The program would allow the state Board of Elementary and Secondary Education to create "education savings accounts" (ESAs), which would give families state tax dollars to pay for private school tuition, uniforms, and other expenses.
The grants would first be available to low-income families and special education students, but in the program's third year the ESAs are set to be available to all Louisiana families.
The legislation was briefly shelved this week over concerns about its cost, but Landry, backed by right-wing groups and donors, used television ads to push his party to support the ESAs.
Landry went as far as suggesting lawmakers could revise the state constitution to end a restriction mandating that certain public funds are set aside for K-12 public schools. He called on the state Senate to hold a special convention to do so, in order to unlock funding for the $520 million yearly cost of the LA GATOR program.

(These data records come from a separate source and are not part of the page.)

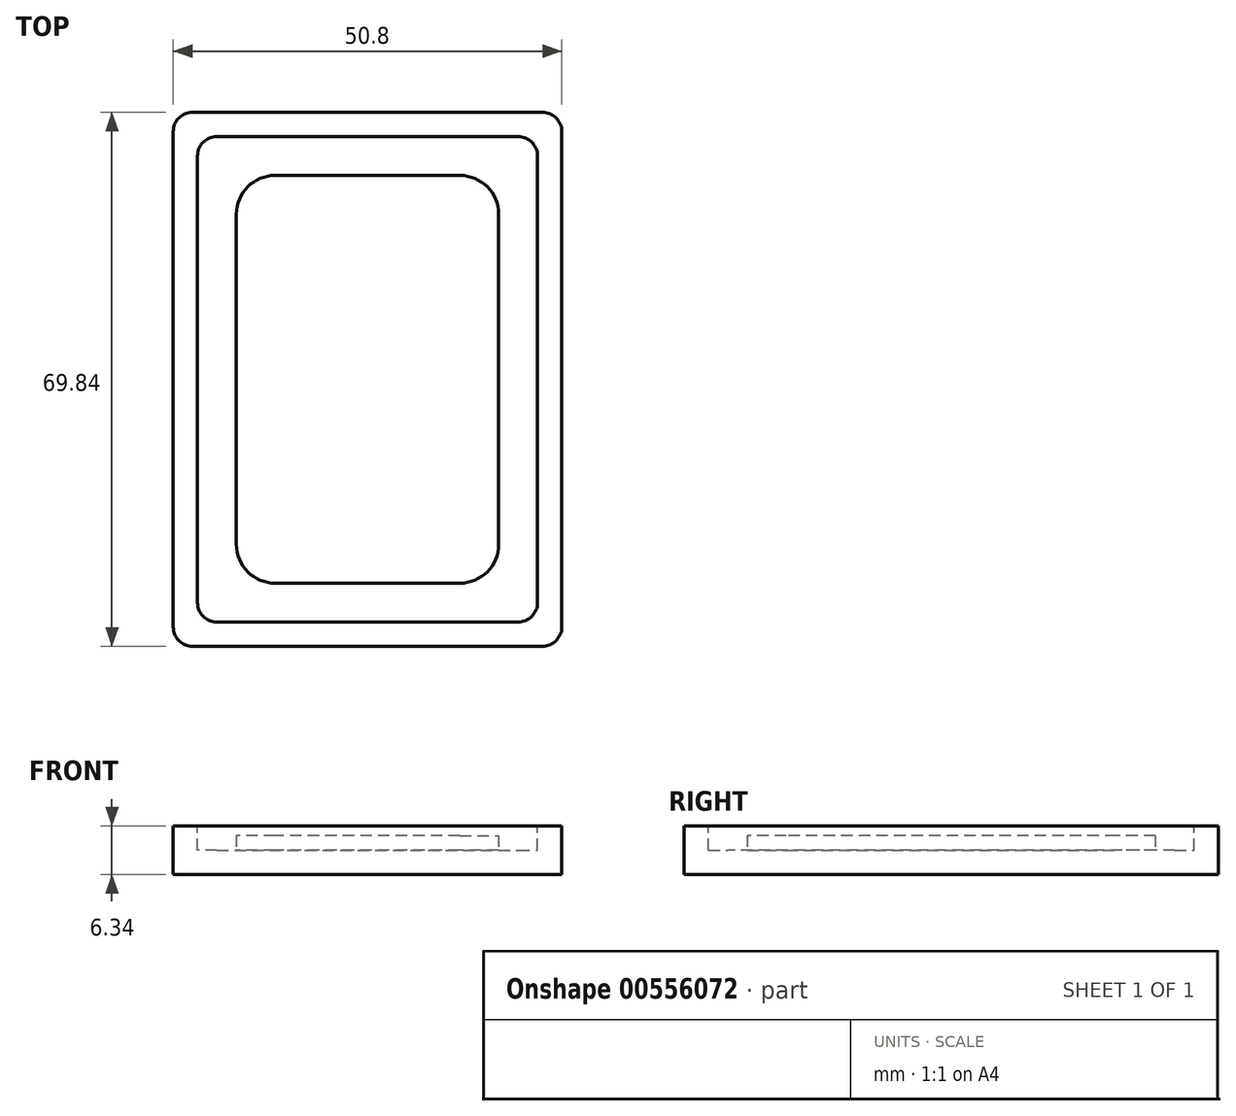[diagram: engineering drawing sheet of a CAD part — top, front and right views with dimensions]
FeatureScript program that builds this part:
annotation { "Feature Type Name" : "Feature", "Feature Type Description" : "" }
export const myFeature = defineFeature(function(context is Context, id is Id, definition is map)
    precondition{}
    {
        {
            var Q0;
            Q0=qCreatedBy(makeId("Top.planeOp"),FACE);
            var sketch = newSketch(context, id + "F0", { "sketchPlane" : qUnion([Q0])});
            skLineSegment(sketch, "E0.bottom", {"start": v(25.4, 34.93) * mm, "end": v(-25.4, 34.93) * mm});
            skLineSegment(sketch, "E0.top", {"start": v(25.4, -34.93) * mm, "end": v(-25.4, -34.93) * mm});
            skLineSegment(sketch, "E0.left", {"start": v(25.4, 34.93) * mm, "end": v(25.4, -34.93) * mm});
            skLineSegment(sketch, "E0.right", {"start": v(-25.4, 34.93) * mm, "end": v(-25.4, -34.93) * mm});
            skPoint(sketch, "E0.middle", {"position": v(0, 0) * mm});
            skSolve(sketch);
        }
        {
            var Q0;
            Q0=makeQuery(id+"F0.imprint","IMPRINT",FACE,{"disambiguationData":[TD([[makeQuery(id+"F0.imprint","IMPRINT",EDGE,{"derivedFrom":sQuery(id+"F0.wireOp",EDGE,"E0.bottom")}),1.0]])]});
            extrude(context, id + "F1", {"entities" : qUnion([Q0]), "endBound" : BoundingType.SYMMETRIC, "oppositeDirection" : true, "depth" : 6.35 * mm, "offsetDistance" : 25.4 * mm});
        }
        {
            var Q0;
            Q0=makeQuery(id+"F1.opExtrude","SWEPT_EDGE",EDGE,{"disambiguationData":[OSD([sQuery(id+"F0.wireOp",EDGE,"E0.top"),sQuery(id+"F0.wireOp",EDGE,"E0.left")])]});
            var Q1;
            Q1=makeQuery(id+"F1.opExtrude","SWEPT_EDGE",EDGE,{"disambiguationData":[OSD([sQuery(id+"F0.wireOp",EDGE,"E0.top"),sQuery(id+"F0.wireOp",EDGE,"E0.right")])]});
            var Q2;
            Q2=makeQuery(id+"F1.opExtrude","SWEPT_EDGE",EDGE,{"disambiguationData":[OSD([sQuery(id+"F0.wireOp",EDGE,"E0.bottom"),sQuery(id+"F0.wireOp",EDGE,"E0.left")])]});
            var Q3;
            Q3=makeQuery(id+"F1.opExtrude","SWEPT_EDGE",EDGE,{"disambiguationData":[OSD([sQuery(id+"F0.wireOp",EDGE,"E0.bottom"),sQuery(id+"F0.wireOp",EDGE,"E0.right")])]});
            fillet(context, id + "F2", {"entities" : qUnion([Q0, Q1, Q2, Q3]), "radius" : 2.54 * mm, "tangentPropagation" : true, "allowEdgeOverflow" : false});
        }
        {
            var Q0;
            Q0=makeQuery(id+"F1.opExtrude","CAP_FACE",FACE,{"disambiguationData":[OSD([sQuery(id+"F0.wireOp",EDGE,"E0.bottom"),sQuery(id+"F0.wireOp",EDGE,"E0.top"),sQuery(id+"F0.wireOp",EDGE,"E0.left"),sQuery(id+"F0.wireOp",EDGE,"E0.right")])],"isStart":true});
            var sketch = newSketch(context, id + "F3", { "sketchPlane" : qUnion([Q0])});
            skLineSegment(sketch, "E1.0.0", {"start": v(-22.86, -34.93) * mm, "end": v(22.86, -34.93) * mm});
            skArc(sketch, "E1.0.1", {"start": v(22.86, -34.93) * mm, "mid": v(24.66, -34.18) * mm, "end": v(25.4, -32.39) * mm});
            skLineSegment(sketch, "E1.0.2", {"start": v(25.4, -32.39) * mm, "end": v(25.4, 32.38) * mm});
            skArc(sketch, "E1.0.3", {"start": v(25.4, 32.38) * mm, "mid": v(24.66, 34.18) * mm, "end": v(22.86, 34.92) * mm});
            skLineSegment(sketch, "E1.0.4", {"start": v(22.86, 34.93) * mm, "end": v(-22.86, 34.93) * mm});
            skArc(sketch, "E1.0.5", {"start": v(-22.86, 34.93) * mm, "mid": v(-24.66, 34.18) * mm, "end": v(-25.4, 32.39) * mm});
            skLineSegment(sketch, "E1.0.6", {"start": v(-25.4, 32.39) * mm, "end": v(-25.4, -32.38) * mm});
            skArc(sketch, "E1.0.7", {"start": v(-25.4, -32.38) * mm, "mid": v(-24.66, -34.18) * mm, "end": v(-22.86, -34.92) * mm});
            skLineSegment(sketch, "E2.0", {"start": v(-22.23, -31.75) * mm, "end": v(22.22, -31.75) * mm});
            skLineSegment(sketch, "E2.1", {"start": v(-22.22, 31.75) * mm, "end": v(-22.23, -31.75) * mm});
            skLineSegment(sketch, "E2.2", {"start": v(22.23, 31.75) * mm, "end": v(-22.22, 31.75) * mm});
            skLineSegment(sketch, "E2.3", {"start": v(22.22, -31.75) * mm, "end": v(22.23, 31.75) * mm});
            skSolve(sketch);
        }
        {
            var Q0;
            Q0=makeQuery(id+"F3.imprint","IMPRINT",FACE,{"disambiguationData":[TD([[makeQuery(id+"F3.imprint","IMPRINT",EDGE,{"derivedFrom":sQuery(id+"F3.wireOp",EDGE,"E2.0")}),1.0]])]});
            extrude(context, id + "F4", {"entities" : qUnion([Q0]), "operationType" : NewBodyOperationType.REMOVE, "oppositeDirection" : true, "depth" : 3.17 * mm, "offsetDistance" : 25.4 * mm});
        }
        {
            var Q0;
            Q0=makeQuery(id+"F4.boolean.opBoolean","COPY",EDGE,{"derivedFrom":makeQuery(id+"F4.opExtrude","SWEPT_EDGE",EDGE,{"disambiguationData":[OSD([sQuery(id+"F3.wireOp",EDGE,"E2.1"),sQuery(id+"F3.wireOp",EDGE,"E2.2")])]})});
            var Q1;
            Q1=makeQuery(id+"F4.boolean.opBoolean","COPY",EDGE,{"derivedFrom":makeQuery(id+"F4.opExtrude","SWEPT_EDGE",EDGE,{"disambiguationData":[OSD([sQuery(id+"F3.wireOp",EDGE,"E2.2"),sQuery(id+"F3.wireOp",EDGE,"E2.3")])]})});
            var Q2;
            Q2=makeQuery(id+"F4.boolean.opBoolean","COPY",EDGE,{"derivedFrom":makeQuery(id+"F4.opExtrude","SWEPT_EDGE",EDGE,{"disambiguationData":[OSD([sQuery(id+"F3.wireOp",EDGE,"E2.0"),sQuery(id+"F3.wireOp",EDGE,"E2.1")])]})});
            var Q3;
            Q3=makeQuery(id+"F4.boolean.opBoolean","COPY",EDGE,{"derivedFrom":makeQuery(id+"F4.opExtrude","SWEPT_EDGE",EDGE,{"disambiguationData":[OSD([sQuery(id+"F3.wireOp",EDGE,"E2.0"),sQuery(id+"F3.wireOp",EDGE,"E2.3")])]})});
            fillet(context, id + "F5", {"entities" : qUnion([Q0, Q1, Q2, Q3]), "radius" : 2.54 * mm, "tangentPropagation" : true, "allowEdgeOverflow" : false});
        }
        {
            var Q0;
            Q0=makeQuery(id+"F4.boolean.opBoolean","COPY",FACE,{"derivedFrom":makeQuery(id+"F4.opExtrude","CAP_FACE",FACE,{"disambiguationData":[OSD([sQuery(id+"F3.wireOp",EDGE,"E2.0"),sQuery(id+"F3.wireOp",EDGE,"E2.1"),sQuery(id+"F3.wireOp",EDGE,"E2.2"),sQuery(id+"F3.wireOp",EDGE,"E2.3")])],"isStart":false})});
            var sketch = newSketch(context, id + "F6", { "sketchPlane" : qUnion([Q0])});
            skLineSegment(sketch, "E3.0", {"start": v(-12.07, -26.67) * mm, "end": v(12.06, -26.67) * mm});
            skLineSegment(sketch, "E3.1", {"start": v(-17.14, 21.6) * mm, "end": v(-17.15, -21.6) * mm});
            skLineSegment(sketch, "E3.2", {"start": v(12.07, 26.67) * mm, "end": v(-12.06, 26.67) * mm});
            skLineSegment(sketch, "E3.3", {"start": v(17.14, -21.6) * mm, "end": v(17.15, 21.6) * mm});
            skPoint(sketch, "E4.visualSharp", {"position": v(-17.14, 26.67) * mm});
            skArc(sketch, "E4.filletArc", {"start": v(-12.06, 26.67) * mm, "mid": v(-15.66, 25.18) * mm, "end": v(-17.14, 21.6) * mm});
            skPoint(sketch, "E5.visualSharp", {"position": v(17.15, 26.67) * mm});
            skArc(sketch, "E5.filletArc", {"start": v(17.15, 21.6) * mm, "mid": v(15.66, 25.18) * mm, "end": v(12.07, 26.67) * mm});
            skPoint(sketch, "E6.visualSharp", {"position": v(-17.15, -26.67) * mm});
            skArc(sketch, "E6.filletArc", {"start": v(-17.15, -21.6) * mm, "mid": v(-15.66, -25.18) * mm, "end": v(-12.07, -26.67) * mm});
            skPoint(sketch, "E7.visualSharp", {"position": v(17.14, -26.67) * mm});
            skArc(sketch, "E7.filletArc", {"start": v(12.06, -26.67) * mm, "mid": v(15.66, -25.18) * mm, "end": v(17.14, -21.6) * mm});
            skSolve(sketch);
        }
        {
            var Q0;
            Q0=makeQuery(id+"F6.imprint","IMPRINT",FACE,{"disambiguationData":[TD([[makeQuery(id+"F6.imprint","IMPRINT",EDGE,{"derivedFrom":sQuery(id+"F6.wireOp",EDGE,"E3.0")}),1.0]])]});
            extrude(context, id + "F7", {"entities" : qUnion([Q0]), "operationType" : NewBodyOperationType.ADD, "depth" : 1.9 * mm, "offsetDistance" : 25.4 * mm});
        }
    });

Moments before the Senate voted on Thursday, state Sen. Royce Duplessis (D-5) said the bill was "nothing short of an abandonment of public education."

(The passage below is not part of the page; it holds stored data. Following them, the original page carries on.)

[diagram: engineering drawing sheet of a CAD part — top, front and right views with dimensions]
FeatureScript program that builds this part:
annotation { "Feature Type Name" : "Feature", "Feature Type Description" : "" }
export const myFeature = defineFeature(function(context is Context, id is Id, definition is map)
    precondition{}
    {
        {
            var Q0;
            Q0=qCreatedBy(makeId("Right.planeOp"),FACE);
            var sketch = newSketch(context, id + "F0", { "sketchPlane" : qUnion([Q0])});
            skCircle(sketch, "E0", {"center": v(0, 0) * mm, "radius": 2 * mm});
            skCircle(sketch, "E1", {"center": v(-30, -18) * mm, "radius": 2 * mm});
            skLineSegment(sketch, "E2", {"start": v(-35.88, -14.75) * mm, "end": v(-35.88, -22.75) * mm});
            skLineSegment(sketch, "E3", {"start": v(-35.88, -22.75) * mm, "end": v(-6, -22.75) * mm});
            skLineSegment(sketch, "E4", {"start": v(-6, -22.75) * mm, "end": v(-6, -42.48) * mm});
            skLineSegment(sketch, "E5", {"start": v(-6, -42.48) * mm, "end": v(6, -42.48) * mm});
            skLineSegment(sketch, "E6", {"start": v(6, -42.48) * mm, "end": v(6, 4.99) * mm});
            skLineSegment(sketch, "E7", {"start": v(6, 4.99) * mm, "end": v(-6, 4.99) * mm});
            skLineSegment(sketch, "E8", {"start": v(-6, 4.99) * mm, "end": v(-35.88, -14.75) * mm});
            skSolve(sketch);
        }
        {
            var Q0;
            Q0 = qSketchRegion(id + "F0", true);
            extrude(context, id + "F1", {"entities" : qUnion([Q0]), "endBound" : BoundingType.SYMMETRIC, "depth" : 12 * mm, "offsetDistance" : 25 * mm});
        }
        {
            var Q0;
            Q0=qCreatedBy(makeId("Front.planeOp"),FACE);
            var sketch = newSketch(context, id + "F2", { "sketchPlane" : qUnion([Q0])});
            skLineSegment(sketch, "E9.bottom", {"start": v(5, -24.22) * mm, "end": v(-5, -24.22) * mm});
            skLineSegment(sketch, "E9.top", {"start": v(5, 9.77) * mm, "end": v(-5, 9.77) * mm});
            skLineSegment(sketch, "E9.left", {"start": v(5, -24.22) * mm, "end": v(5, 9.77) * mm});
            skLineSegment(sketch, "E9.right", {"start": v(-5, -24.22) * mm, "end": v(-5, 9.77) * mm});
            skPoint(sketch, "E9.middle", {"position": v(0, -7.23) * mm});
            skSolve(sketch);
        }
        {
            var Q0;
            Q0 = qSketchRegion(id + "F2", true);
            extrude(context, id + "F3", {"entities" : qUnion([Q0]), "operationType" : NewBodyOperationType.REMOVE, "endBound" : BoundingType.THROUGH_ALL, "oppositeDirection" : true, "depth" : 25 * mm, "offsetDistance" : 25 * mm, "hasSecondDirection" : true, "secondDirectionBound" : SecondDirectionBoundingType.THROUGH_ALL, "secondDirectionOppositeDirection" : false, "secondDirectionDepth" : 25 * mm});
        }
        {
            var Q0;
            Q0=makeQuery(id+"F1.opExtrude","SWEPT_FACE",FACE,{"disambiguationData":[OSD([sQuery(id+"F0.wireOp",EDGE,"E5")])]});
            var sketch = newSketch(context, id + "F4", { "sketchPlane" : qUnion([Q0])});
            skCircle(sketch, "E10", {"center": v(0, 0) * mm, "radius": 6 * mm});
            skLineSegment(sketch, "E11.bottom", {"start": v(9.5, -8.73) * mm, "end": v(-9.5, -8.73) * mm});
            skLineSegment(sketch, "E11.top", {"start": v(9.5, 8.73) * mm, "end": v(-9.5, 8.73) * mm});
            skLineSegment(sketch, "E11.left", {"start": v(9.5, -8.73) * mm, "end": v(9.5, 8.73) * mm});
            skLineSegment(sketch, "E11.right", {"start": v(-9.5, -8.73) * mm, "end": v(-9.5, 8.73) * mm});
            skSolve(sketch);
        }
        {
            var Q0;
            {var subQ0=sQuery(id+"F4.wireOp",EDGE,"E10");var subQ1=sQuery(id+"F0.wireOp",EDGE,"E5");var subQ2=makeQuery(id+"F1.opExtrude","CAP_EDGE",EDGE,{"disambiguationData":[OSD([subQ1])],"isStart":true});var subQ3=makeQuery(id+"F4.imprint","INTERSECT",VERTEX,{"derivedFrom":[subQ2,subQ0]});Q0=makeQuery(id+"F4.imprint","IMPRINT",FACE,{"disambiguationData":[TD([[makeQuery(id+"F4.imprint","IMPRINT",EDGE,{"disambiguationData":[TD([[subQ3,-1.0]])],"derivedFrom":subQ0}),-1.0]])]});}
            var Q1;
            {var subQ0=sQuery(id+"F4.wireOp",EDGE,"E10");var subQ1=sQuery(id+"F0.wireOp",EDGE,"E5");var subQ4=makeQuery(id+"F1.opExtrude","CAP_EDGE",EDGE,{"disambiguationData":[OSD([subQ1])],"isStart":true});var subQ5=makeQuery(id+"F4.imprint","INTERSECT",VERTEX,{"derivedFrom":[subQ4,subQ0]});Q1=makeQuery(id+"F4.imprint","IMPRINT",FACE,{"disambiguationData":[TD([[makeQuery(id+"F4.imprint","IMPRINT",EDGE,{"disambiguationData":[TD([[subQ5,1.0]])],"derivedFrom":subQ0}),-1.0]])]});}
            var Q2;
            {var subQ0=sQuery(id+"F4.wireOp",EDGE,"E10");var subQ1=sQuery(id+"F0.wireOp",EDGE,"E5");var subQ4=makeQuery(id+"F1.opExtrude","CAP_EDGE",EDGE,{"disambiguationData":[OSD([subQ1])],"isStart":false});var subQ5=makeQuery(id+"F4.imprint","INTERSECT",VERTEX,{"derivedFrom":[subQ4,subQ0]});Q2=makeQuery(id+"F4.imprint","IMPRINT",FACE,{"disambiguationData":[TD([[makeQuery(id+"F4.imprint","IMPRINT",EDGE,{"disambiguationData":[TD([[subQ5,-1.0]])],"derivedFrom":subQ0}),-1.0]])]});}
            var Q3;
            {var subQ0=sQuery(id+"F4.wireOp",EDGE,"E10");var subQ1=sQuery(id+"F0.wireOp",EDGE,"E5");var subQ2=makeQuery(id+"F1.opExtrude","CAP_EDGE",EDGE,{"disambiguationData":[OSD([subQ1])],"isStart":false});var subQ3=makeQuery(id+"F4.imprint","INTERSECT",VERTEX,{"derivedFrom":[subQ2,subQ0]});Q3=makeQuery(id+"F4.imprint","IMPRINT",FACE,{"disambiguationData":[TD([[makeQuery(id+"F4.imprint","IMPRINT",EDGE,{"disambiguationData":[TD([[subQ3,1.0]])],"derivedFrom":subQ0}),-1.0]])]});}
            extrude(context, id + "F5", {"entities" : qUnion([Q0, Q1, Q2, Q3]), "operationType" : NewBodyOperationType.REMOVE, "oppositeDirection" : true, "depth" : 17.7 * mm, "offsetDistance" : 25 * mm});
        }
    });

"We as a state are making the decision and taking the step to say that it's too hard, it's too complex" to fund public schools, said Duplessis.
Landry told the Louisiana Illuminator that the success of the bill was "a big win for the kids of Louisiana," but local school board members, teachers, and superintendents lobbied Republicans ahead of the vote to protect funding for public schools, where a majority of students in the state are educated.
"These universal voucher bills are a step in the wrong direction," Larry Carter, president of the Louisiana Federation of Teachers, toldPublic News Service earlier this month. "We've seen in other states around the country, like Arizona and Ohio, where these bills have been passed, [schools are] now facing a budget crisis, and we're hoping that we cannot go down that same road."
"If we're cutting that funding stream, Louisiana students will have fewer nurses and counselors, less options for after school programs, and certainly limited access to field trips and AP courses that help prepare them for their next step in life," he added.
Louisiana-based journalist Dayne Sherman said the LA Gator program will provide a lesson in "how to starve your local Louisiana public school, Clownfish-style."